The company became notorious for its anti-union tactics, primarily for the 1917 Bisbee Deportation. The company worked with a local group of private citizens and the county sheriff to deputize about 2,000 members of a posse. Given names of Industrial Workers of the World members and other miners, they arrested nearly 1,300 striking miners at gunpoint in Bisbee, Arizona at the Copper Queen Mine. Portraying the Wobblie miners as bent on war-related sabotage, the company ordered them expelled from the jurisdiction, deporting them to Hermanas, New Mexico. Company officials and the Sheriff seized telegraph and telephone lines to keep news of this from getting out.

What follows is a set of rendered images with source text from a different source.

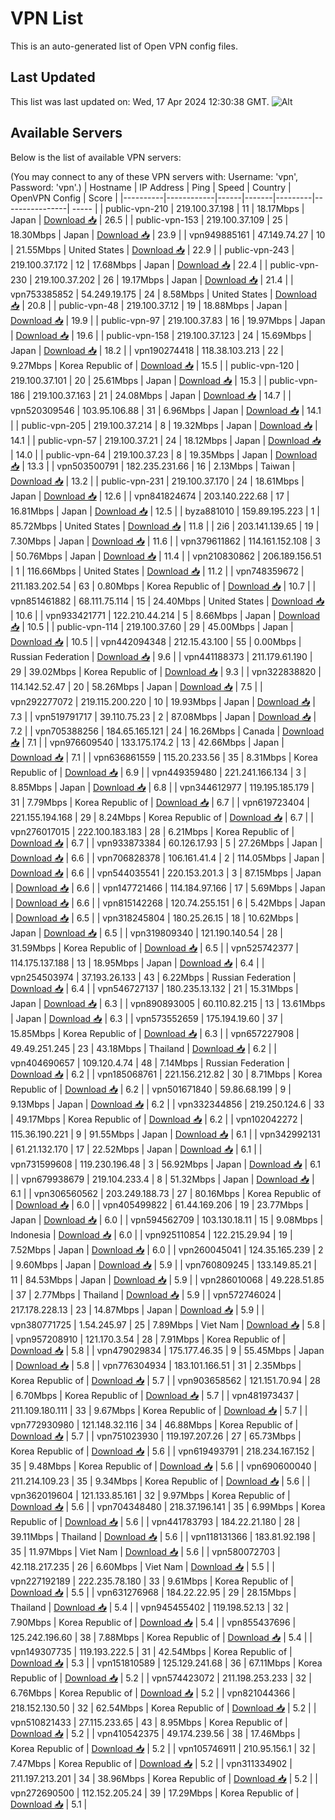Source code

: # VPN List

This is an auto-generated list of Open VPN config files.

## Last Updated

This list was last updated on: Wed, 17 Apr 2024 12:30:38 GMT.
![Alt](https://repobeats.axiom.co/api/embed/186b98318ef1479477931607c1ad7d823f12451f.svg "Repobeats analytics image")

## Available Servers

Below is the list of available VPN servers:

(You may connect to any of these VPN servers with: Username: 'vpn', Password: 'vpn'.)
| Hostname | IP Address | Ping | Speed | Country | OpenVPN Config | Score |
|----------|------------|------|-------|---------|----------------| ----- |
| public-vpn-210 | 219.100.37.198 | 11 | 18.17Mbps | Japan | [Download 📥](./configs/server_0_JP.ovpn) | 26.5 |
| public-vpn-153 | 219.100.37.109 | 25 | 18.30Mbps | Japan | [Download 📥](./configs/server_1_JP.ovpn) | 23.9 |
| vpn949885161 | 47.149.74.27 | 10 | 21.55Mbps | United States | [Download 📥](./configs/server_2_US.ovpn) | 22.9 |
| public-vpn-243 | 219.100.37.172 | 12 | 17.68Mbps | Japan | [Download 📥](./configs/server_3_JP.ovpn) | 22.4 |
| public-vpn-230 | 219.100.37.202 | 26 | 19.17Mbps | Japan | [Download 📥](./configs/server_4_JP.ovpn) | 21.4 |
| vpn753385852 | 54.249.19.175 | 24 | 8.58Mbps | United States | [Download 📥](./configs/server_5_US.ovpn) | 20.8 |
| public-vpn-48 | 219.100.37.12 | 19 | 18.88Mbps | Japan | [Download 📥](./configs/server_6_JP.ovpn) | 19.9 |
| public-vpn-97 | 219.100.37.83 | 16 | 19.97Mbps | Japan | [Download 📥](./configs/server_7_JP.ovpn) | 19.6 |
| public-vpn-158 | 219.100.37.123 | 24 | 15.69Mbps | Japan | [Download 📥](./configs/server_8_JP.ovpn) | 18.2 |
| vpn190274418 | 118.38.103.213 | 22 | 9.27Mbps | Korea Republic of | [Download 📥](./configs/server_9_KR.ovpn) | 15.5 |
| public-vpn-120 | 219.100.37.101 | 20 | 25.61Mbps | Japan | [Download 📥](./configs/server_10_JP.ovpn) | 15.3 |
| public-vpn-186 | 219.100.37.163 | 21 | 24.08Mbps | Japan | [Download 📥](./configs/server_11_JP.ovpn) | 14.7 |
| vpn520309546 | 103.95.106.88 | 31 | 6.96Mbps | Japan | [Download 📥](./configs/server_12_JP.ovpn) | 14.1 |
| public-vpn-205 | 219.100.37.214 | 8 | 19.32Mbps | Japan | [Download 📥](./configs/server_13_JP.ovpn) | 14.1 |
| public-vpn-57 | 219.100.37.21 | 24 | 18.12Mbps | Japan | [Download 📥](./configs/server_14_JP.ovpn) | 14.0 |
| public-vpn-64 | 219.100.37.23 | 8 | 19.35Mbps | Japan | [Download 📥](./configs/server_15_JP.ovpn) | 13.3 |
| vpn503500791 | 182.235.231.66 | 16 | 2.13Mbps | Taiwan | [Download 📥](./configs/server_16_TW.ovpn) | 13.2 |
| public-vpn-231 | 219.100.37.170 | 24 | 18.61Mbps | Japan | [Download 📥](./configs/server_17_JP.ovpn) | 12.6 |
| vpn841824674 | 203.140.222.68 | 17 | 16.81Mbps | Japan | [Download 📥](./configs/server_18_JP.ovpn) | 12.5 |
| byza881010 | 159.89.195.223 | 1 | 85.72Mbps | United States | [Download 📥](./configs/server_19_US.ovpn) | 11.8 |
| 2i6 | 203.141.139.65 | 19 | 7.30Mbps | Japan | [Download 📥](./configs/server_20_JP.ovpn) | 11.6 |
| vpn379611862 | 114.161.152.108 | 3 | 50.76Mbps | Japan | [Download 📥](./configs/server_21_JP.ovpn) | 11.4 |
| vpn210830862 | 206.189.156.51 | 1 | 116.66Mbps | United States | [Download 📥](./configs/server_22_US.ovpn) | 11.2 |
| vpn748359672 | 211.183.202.54 | 63 | 0.80Mbps | Korea Republic of | [Download 📥](./configs/server_23_KR.ovpn) | 10.7 |
| vpn851461882 | 68.111.75.114 | 15 | 24.40Mbps | United States | [Download 📥](./configs/server_24_US.ovpn) | 10.6 |
| vpn933421771 | 122.210.44.214 | 5 | 8.66Mbps | Japan | [Download 📥](./configs/server_25_JP.ovpn) | 10.5 |
| public-vpn-114 | 219.100.37.60 | 29 | 45.00Mbps | Japan | [Download 📥](./configs/server_26_JP.ovpn) | 10.5 |
| vpn442094348 | 212.15.43.100 | 55 | 0.00Mbps | Russian Federation | [Download 📥](./configs/server_27_RU.ovpn) | 9.6 |
| vpn441188373 | 211.179.61.190 | 29 | 39.02Mbps | Korea Republic of | [Download 📥](./configs/server_28_KR.ovpn) | 9.3 |
| vpn322838820 | 114.142.52.47 | 20 | 58.26Mbps | Japan | [Download 📥](./configs/server_29_JP.ovpn) | 7.5 |
| vpn292277072 | 219.115.200.220 | 10 | 19.93Mbps | Japan | [Download 📥](./configs/server_30_JP.ovpn) | 7.3 |
| vpn519791717 | 39.110.75.23 | 2 | 87.08Mbps | Japan | [Download 📥](./configs/server_31_JP.ovpn) | 7.2 |
| vpn705388256 | 184.65.165.121 | 24 | 16.26Mbps | Canada | [Download 📥](./configs/server_32_CA.ovpn) | 7.1 |
| vpn976609540 | 133.175.174.2 | 13 | 42.66Mbps | Japan | [Download 📥](./configs/server_33_JP.ovpn) | 7.1 |
| vpn636861559 | 115.20.233.56 | 35 | 8.31Mbps | Korea Republic of | [Download 📥](./configs/server_34_KR.ovpn) | 6.9 |
| vpn449359480 | 221.241.166.134 | 3 | 8.85Mbps | Japan | [Download 📥](./configs/server_35_JP.ovpn) | 6.8 |
| vpn344612977 | 119.195.185.179 | 31 | 7.79Mbps | Korea Republic of | [Download 📥](./configs/server_36_KR.ovpn) | 6.7 |
| vpn619723404 | 221.155.194.168 | 29 | 8.24Mbps | Korea Republic of | [Download 📥](./configs/server_37_KR.ovpn) | 6.7 |
| vpn276017015 | 222.100.183.183 | 28 | 6.21Mbps | Korea Republic of | [Download 📥](./configs/server_38_KR.ovpn) | 6.7 |
| vpn933873384 | 60.126.17.93 | 5 | 27.26Mbps | Japan | [Download 📥](./configs/server_39_JP.ovpn) | 6.6 |
| vpn706828378 | 106.161.41.4 | 2 | 114.05Mbps | Japan | [Download 📥](./configs/server_40_JP.ovpn) | 6.6 |
| vpn544035541 | 220.153.201.3 | 3 | 87.15Mbps | Japan | [Download 📥](./configs/server_41_JP.ovpn) | 6.6 |
| vpn147721466 | 114.184.97.166 | 17 | 5.69Mbps | Japan | [Download 📥](./configs/server_42_JP.ovpn) | 6.6 |
| vpn815142268 | 120.74.255.151 | 6 | 5.42Mbps | Japan | [Download 📥](./configs/server_43_JP.ovpn) | 6.5 |
| vpn318245804 | 180.25.26.15 | 18 | 10.62Mbps | Japan | [Download 📥](./configs/server_44_JP.ovpn) | 6.5 |
| vpn319809340 | 121.190.140.54 | 28 | 31.59Mbps | Korea Republic of | [Download 📥](./configs/server_45_KR.ovpn) | 6.5 |
| vpn525742377 | 114.175.137.188 | 13 | 18.95Mbps | Japan | [Download 📥](./configs/server_46_JP.ovpn) | 6.4 |
| vpn254503974 | 37.193.26.133 | 43 | 6.22Mbps | Russian Federation | [Download 📥](./configs/server_47_RU.ovpn) | 6.4 |
| vpn546727137 | 180.235.13.132 | 21 | 15.31Mbps | Japan | [Download 📥](./configs/server_48_JP.ovpn) | 6.3 |
| vpn890893005 | 60.110.82.215 | 13 | 13.61Mbps | Japan | [Download 📥](./configs/server_49_JP.ovpn) | 6.3 |
| vpn573552659 | 175.194.19.60 | 37 | 15.85Mbps | Korea Republic of | [Download 📥](./configs/server_50_KR.ovpn) | 6.3 |
| vpn657227908 | 49.49.251.245 | 23 | 43.18Mbps | Thailand | [Download 📥](./configs/server_51_TH.ovpn) | 6.2 |
| vpn404690657 | 109.120.4.74 | 48 | 7.14Mbps | Russian Federation | [Download 📥](./configs/server_52_RU.ovpn) | 6.2 |
| vpn185068761 | 221.156.212.82 | 30 | 8.71Mbps | Korea Republic of | [Download 📥](./configs/server_53_KR.ovpn) | 6.2 |
| vpn501671840 | 59.86.68.199 | 9 | 9.13Mbps | Japan | [Download 📥](./configs/server_54_JP.ovpn) | 6.2 |
| vpn332344856 | 219.250.124.6 | 33 | 49.17Mbps | Korea Republic of | [Download 📥](./configs/server_55_KR.ovpn) | 6.2 |
| vpn102042272 | 115.36.190.221 | 9 | 91.55Mbps | Japan | [Download 📥](./configs/server_56_JP.ovpn) | 6.1 |
| vpn342992131 | 61.21.132.170 | 17 | 22.52Mbps | Japan | [Download 📥](./configs/server_57_JP.ovpn) | 6.1 |
| vpn731599608 | 119.230.196.48 | 3 | 56.92Mbps | Japan | [Download 📥](./configs/server_58_JP.ovpn) | 6.1 |
| vpn679938679 | 219.104.233.4 | 8 | 51.32Mbps | Japan | [Download 📥](./configs/server_59_JP.ovpn) | 6.1 |
| vpn306560562 | 203.249.188.73 | 27 | 80.16Mbps | Korea Republic of | [Download 📥](./configs/server_60_KR.ovpn) | 6.0 |
| vpn405499822 | 61.44.169.206 | 19 | 23.77Mbps | Japan | [Download 📥](./configs/server_61_JP.ovpn) | 6.0 |
| vpn594562709 | 103.130.18.11 | 15 | 9.08Mbps | Indonesia | [Download 📥](./configs/server_62_ID.ovpn) | 6.0 |
| vpn925110854 | 122.215.29.94 | 19 | 7.52Mbps | Japan | [Download 📥](./configs/server_63_JP.ovpn) | 6.0 |
| vpn260045041 | 124.35.165.239 | 2 | 9.60Mbps | Japan | [Download 📥](./configs/server_64_JP.ovpn) | 5.9 |
| vpn760809245 | 133.149.85.21 | 11 | 84.53Mbps | Japan | [Download 📥](./configs/server_65_JP.ovpn) | 5.9 |
| vpn286010068 | 49.228.51.85 | 37 | 2.77Mbps | Thailand | [Download 📥](./configs/server_66_TH.ovpn) | 5.9 |
| vpn572746024 | 217.178.228.13 | 23 | 14.87Mbps | Japan | [Download 📥](./configs/server_67_JP.ovpn) | 5.9 |
| vpn380771725 | 1.54.245.97 | 25 | 7.89Mbps | Viet Nam | [Download 📥](./configs/server_68_VN.ovpn) | 5.8 |
| vpn957208910 | 121.170.3.54 | 28 | 7.91Mbps | Korea Republic of | [Download 📥](./configs/server_69_KR.ovpn) | 5.8 |
| vpn479029834 | 175.177.46.35 | 9 | 55.45Mbps | Japan | [Download 📥](./configs/server_70_JP.ovpn) | 5.8 |
| vpn776304934 | 183.101.166.51 | 31 | 2.35Mbps | Korea Republic of | [Download 📥](./configs/server_71_KR.ovpn) | 5.7 |
| vpn903658562 | 121.151.70.94 | 28 | 6.70Mbps | Korea Republic of | [Download 📥](./configs/server_72_KR.ovpn) | 5.7 |
| vpn481973437 | 211.109.180.111 | 33 | 9.67Mbps | Korea Republic of | [Download 📥](./configs/server_73_KR.ovpn) | 5.7 |
| vpn772930980 | 121.148.32.116 | 34 | 46.88Mbps | Korea Republic of | [Download 📥](./configs/server_74_KR.ovpn) | 5.7 |
| vpn751023930 | 119.197.207.26 | 27 | 65.73Mbps | Korea Republic of | [Download 📥](./configs/server_75_KR.ovpn) | 5.6 |
| vpn619493791 | 218.234.167.152 | 35 | 9.48Mbps | Korea Republic of | [Download 📥](./configs/server_76_KR.ovpn) | 5.6 |
| vpn690600040 | 211.214.109.23 | 35 | 9.34Mbps | Korea Republic of | [Download 📥](./configs/server_77_KR.ovpn) | 5.6 |
| vpn362019604 | 121.133.85.161 | 32 | 9.97Mbps | Korea Republic of | [Download 📥](./configs/server_78_KR.ovpn) | 5.6 |
| vpn704348480 | 218.37.196.141 | 35 | 6.99Mbps | Korea Republic of | [Download 📥](./configs/server_79_KR.ovpn) | 5.6 |
| vpn441783793 | 184.22.21.180 | 28 | 39.11Mbps | Thailand | [Download 📥](./configs/server_80_TH.ovpn) | 5.6 |
| vpn118131366 | 183.81.92.198 | 35 | 11.97Mbps | Viet Nam | [Download 📥](./configs/server_81_VN.ovpn) | 5.6 |
| vpn580072703 | 42.118.217.235 | 26 | 6.60Mbps | Viet Nam | [Download 📥](./configs/server_82_VN.ovpn) | 5.5 |
| vpn227192189 | 222.235.78.180 | 33 | 9.61Mbps | Korea Republic of | [Download 📥](./configs/server_83_KR.ovpn) | 5.5 |
| vpn631276968 | 184.22.22.95 | 29 | 28.15Mbps | Thailand | [Download 📥](./configs/server_84_TH.ovpn) | 5.4 |
| vpn945455402 | 119.198.52.13 | 32 | 7.90Mbps | Korea Republic of | [Download 📥](./configs/server_85_KR.ovpn) | 5.4 |
| vpn855437696 | 125.242.196.60 | 38 | 7.88Mbps | Korea Republic of | [Download 📥](./configs/server_86_KR.ovpn) | 5.4 |
| vpn149307735 | 119.193.222.5 | 31 | 42.54Mbps | Korea Republic of | [Download 📥](./configs/server_87_KR.ovpn) | 5.3 |
| vpn151810589 | 125.129.241.68 | 36 | 67.11Mbps | Korea Republic of | [Download 📥](./configs/server_88_KR.ovpn) | 5.2 |
| vpn574423072 | 211.198.253.233 | 32 | 6.76Mbps | Korea Republic of | [Download 📥](./configs/server_89_KR.ovpn) | 5.2 |
| vpn821044366 | 218.152.130.50 | 32 | 62.54Mbps | Korea Republic of | [Download 📥](./configs/server_90_KR.ovpn) | 5.2 |
| vpn510821433 | 27.115.233.65 | 43 | 8.95Mbps | Korea Republic of | [Download 📥](./configs/server_91_KR.ovpn) | 5.2 |
| vpn410542375 | 49.174.239.56 | 38 | 17.46Mbps | Korea Republic of | [Download 📥](./configs/server_92_KR.ovpn) | 5.2 |
| vpn105746911 | 210.95.156.1 | 32 | 7.47Mbps | Korea Republic of | [Download 📥](./configs/server_93_KR.ovpn) | 5.2 |
| vpn311334902 | 211.197.213.201 | 34 | 38.96Mbps | Korea Republic of | [Download 📥](./configs/server_94_KR.ovpn) | 5.2 |
| vpn272690500 | 112.152.205.24 | 39 | 17.29Mbps | Korea Republic of | [Download 📥](./configs/server_95_KR.ovpn) | 5.1 |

After the Phelps company closed down this office in 1961 after the mines ran dry, the city decided to preserve both the building and the city's history by converting the office into the Bisbee Mining & Historical Museum. Some years after beginning operations, the Bisbee Mining & Historical Museum joined forces with the Smithsonian's Affiliation Program. Featured among its exhibits is Bisbee: Urban Outpost on the Frontier, an in-depth look at the depths - and heights - to which miners and settlers went to carve a communtiy and a living out of rock.